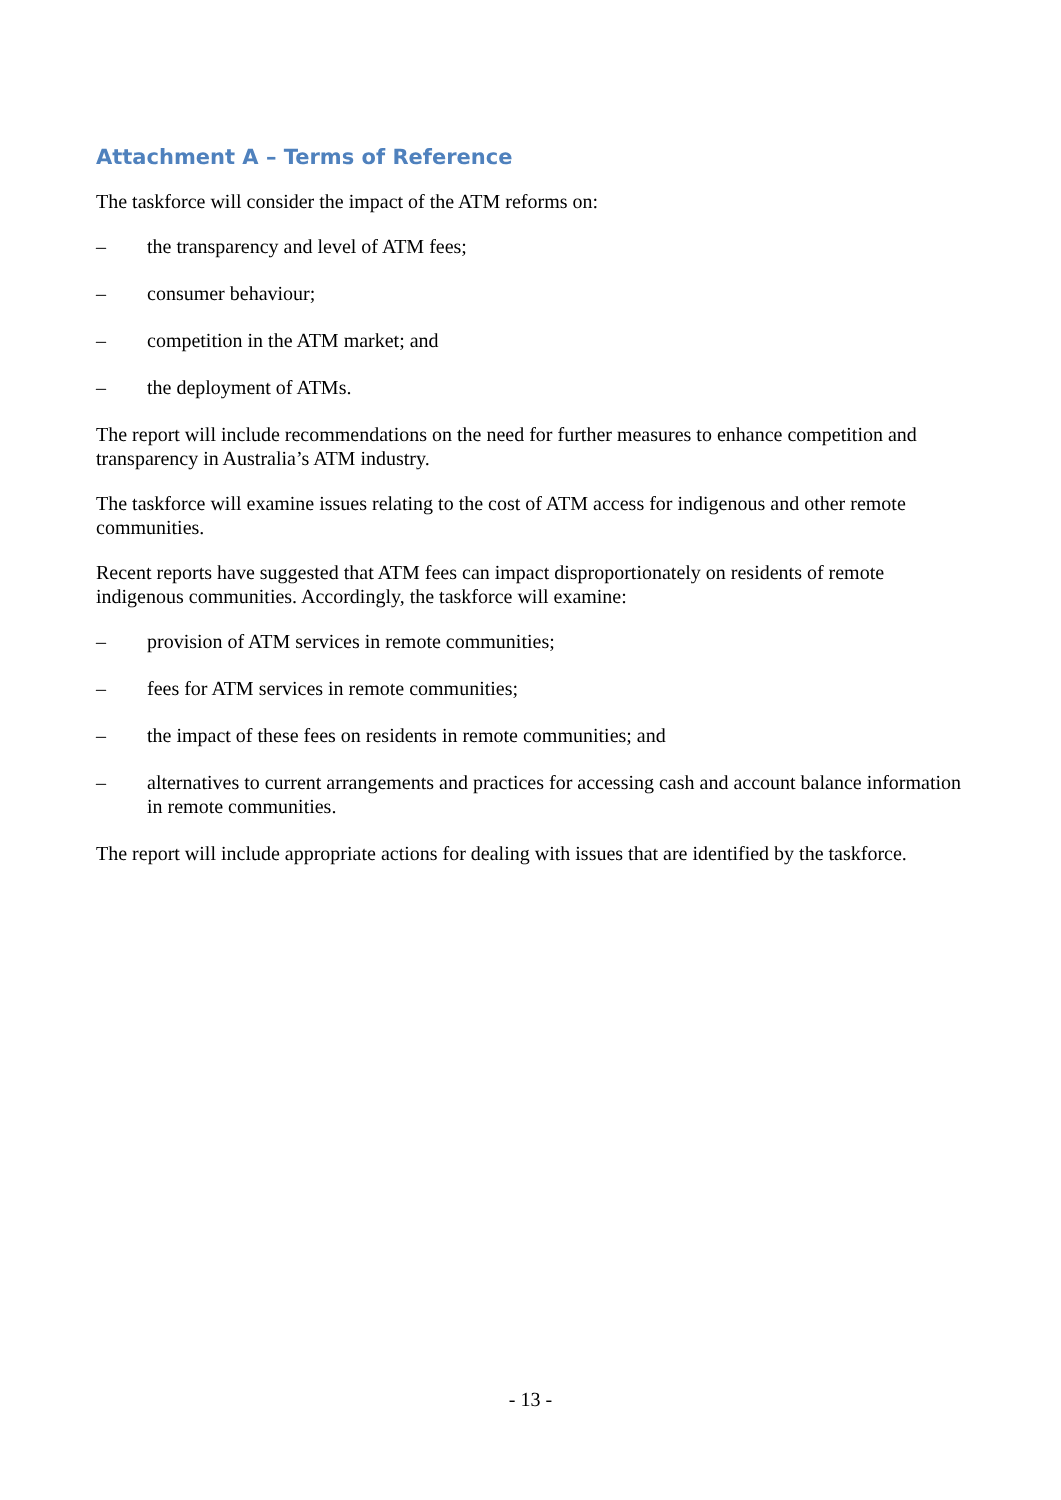Attachment A – Terms of Reference
The taskforce will consider the impact of the ATM reforms on:
– the transparency and level of ATM fees;
– consumer behaviour;
– competition in the ATM market; and
– the deployment of ATMs.
The report will include recommendations on the need for further measures to enhance competition and transparency in Australia’s ATM industry.
The taskforce will examine issues relating to the cost of ATM access for indigenous and other remote communities.
Recent reports have suggested that ATM fees can impact disproportionately on residents of remote indigenous communities. Accordingly, the taskforce will examine:
– provision of ATM services in remote communities;
– fees for ATM services in remote communities;
– the impact of these fees on residents in remote communities; and
– alternatives to current arrangements and practices for accessing cash and account balance information in remote communities.
The report will include appropriate actions for dealing with issues that are identified by the taskforce.
- 13 -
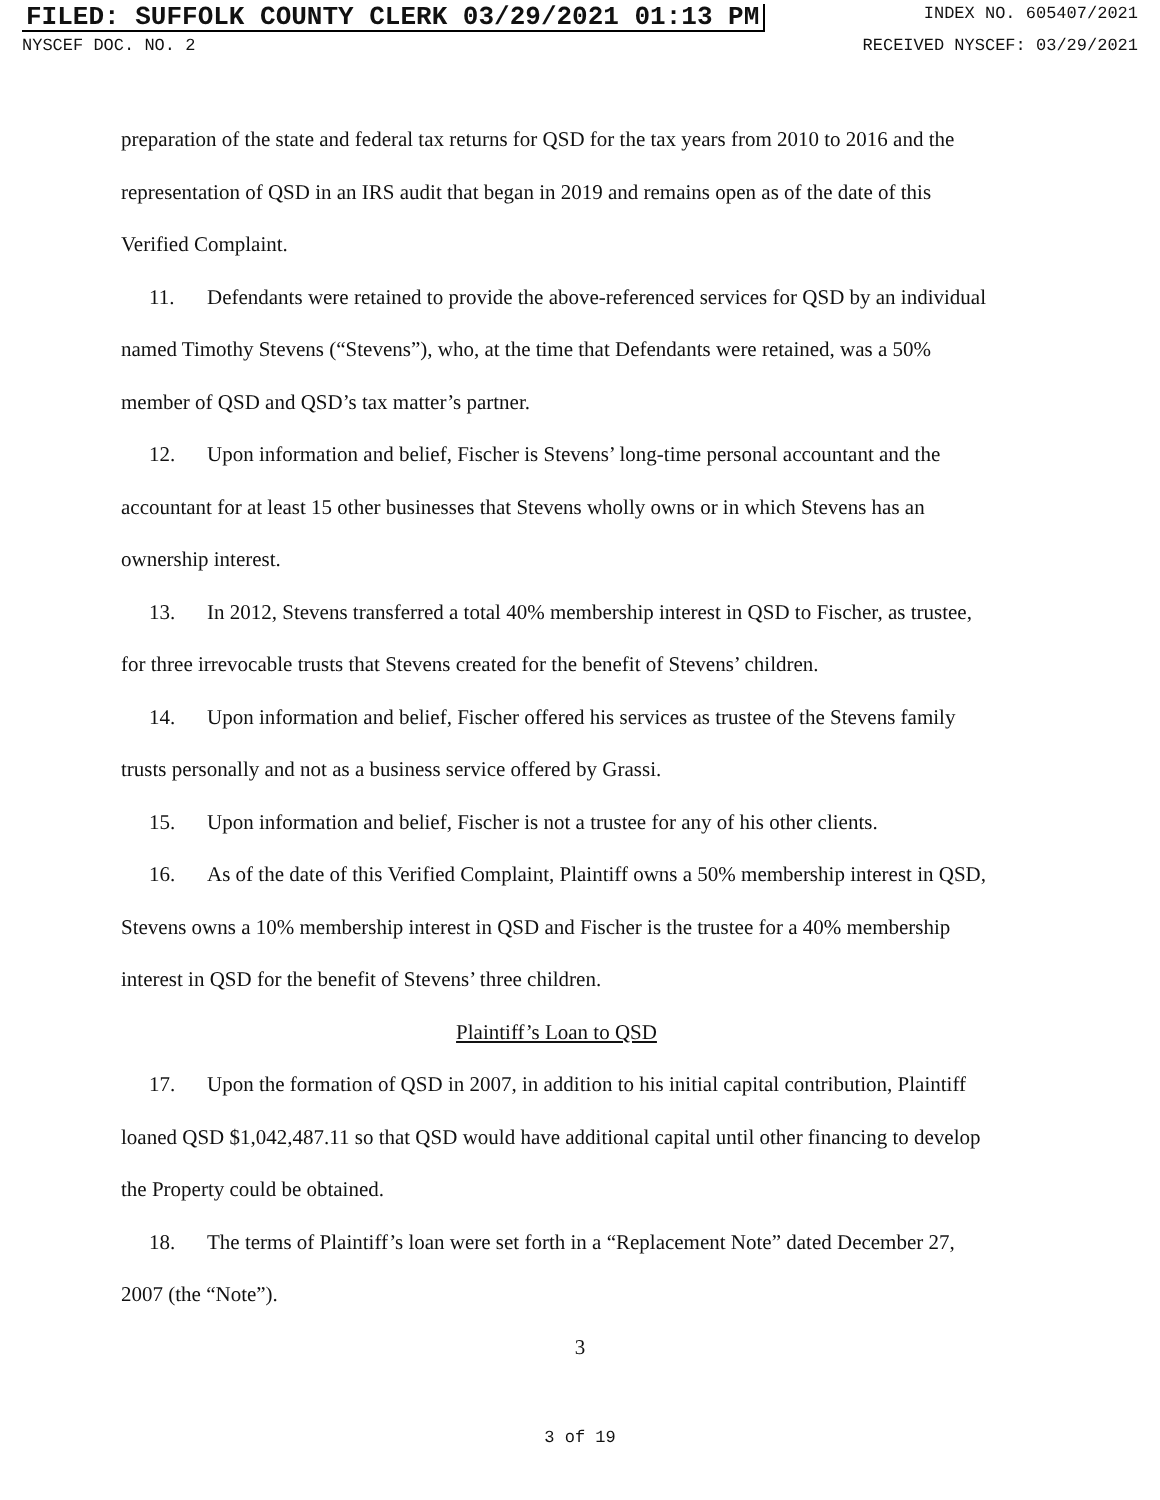FILED: SUFFOLK COUNTY CLERK 03/29/2021 01:13 PM INDEX NO. 605407/2021
NYSCEF DOC. NO. 2 RECEIVED NYSCEF: 03/29/2021
preparation of the state and federal tax returns for QSD for the tax years from 2010 to 2016 and the representation of QSD in an IRS audit that began in 2019 and remains open as of the date of this Verified Complaint.
11. Defendants were retained to provide the above-referenced services for QSD by an individual named Timothy Stevens (“Stevens”), who, at the time that Defendants were retained, was a 50% member of QSD and QSD’s tax matter’s partner.
12. Upon information and belief, Fischer is Stevens’ long-time personal accountant and the accountant for at least 15 other businesses that Stevens wholly owns or in which Stevens has an ownership interest.
13. In 2012, Stevens transferred a total 40% membership interest in QSD to Fischer, as trustee, for three irrevocable trusts that Stevens created for the benefit of Stevens’ children.
14. Upon information and belief, Fischer offered his services as trustee of the Stevens family trusts personally and not as a business service offered by Grassi.
15. Upon information and belief, Fischer is not a trustee for any of his other clients.
16. As of the date of this Verified Complaint, Plaintiff owns a 50% membership interest in QSD, Stevens owns a 10% membership interest in QSD and Fischer is the trustee for a 40% membership interest in QSD for the benefit of Stevens’ three children.
Plaintiff’s Loan to QSD
17. Upon the formation of QSD in 2007, in addition to his initial capital contribution, Plaintiff loaned QSD $1,042,487.11 so that QSD would have additional capital until other financing to develop the Property could be obtained.
18. The terms of Plaintiff’s loan were set forth in a “Replacement Note” dated December 27, 2007 (the “Note”).
3
3 of 19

----

# Your objective:
Print the data again word for word, pictures excluded.

# Final answer:
Attachment A – Terms of Reference
The taskforce will consider the impact of the ATM reforms on:
– the transparency and level of ATM fees;
– consumer behaviour;
– competition in the ATM market; and
– the deployment of ATMs.
The report will include recommendations on the need for further measures to enhance competition and transparency in Australia’s ATM industry.
The taskforce will examine issues relating to the cost of ATM access for indigenous and other remote communities.
Recent reports have suggested that ATM fees can impact disproportionately on residents of remote indigenous communities. Accordingly, the taskforce will examine:
– provision of ATM services in remote communities;
– fees for ATM services in remote communities;
– the impact of these fees on residents in remote communities; and
– alternatives to current arrangements and practices for accessing cash and account balance information in remote communities.
The report will include appropriate actions for dealing with issues that are identified by the taskforce.
- 13 -
FILED: SUFFOLK COUNTY CLERK 03/29/2021 01:13 PM INDEX NO. 605407/2021
NYSCEF DOC. NO. 2 RECEIVED NYSCEF: 03/29/2021
preparation of the state and federal tax returns for QSD for the tax years from 2010 to 2016 and the representation of QSD in an IRS audit that began in 2019 and remains open as of the date of this Verified Complaint.
11. Defendants were retained to provide the above-referenced services for QSD by an individual named Timothy Stevens (“Stevens”), who, at the time that Defendants were retained, was a 50% member of QSD and QSD’s tax matter’s partner.
12. Upon information and belief, Fischer is Stevens’ long-time personal accountant and the accountant for at least 15 other businesses that Stevens wholly owns or in which Stevens has an ownership interest.
13. In 2012, Stevens transferred a total 40% membership interest in QSD to Fischer, as trustee, for three irrevocable trusts that Stevens created for the benefit of Stevens’ children.
14. Upon information and belief, Fischer offered his services as trustee of the Stevens family trusts personally and not as a business service offered by Grassi.
15. Upon information and belief, Fischer is not a trustee for any of his other clients.
16. As of the date of this Verified Complaint, Plaintiff owns a 50% membership interest in QSD, Stevens owns a 10% membership interest in QSD and Fischer is the trustee for a 40% membership interest in QSD for the benefit of Stevens’ three children.
Plaintiff’s Loan to QSD
17. Upon the formation of QSD in 2007, in addition to his initial capital contribution, Plaintiff loaned QSD $1,042,487.11 so that QSD would have additional capital until other financing to develop the Property could be obtained.
18. The terms of Plaintiff’s loan were set forth in a “Replacement Note” dated December 27, 2007 (the “Note”).
3
3 of 19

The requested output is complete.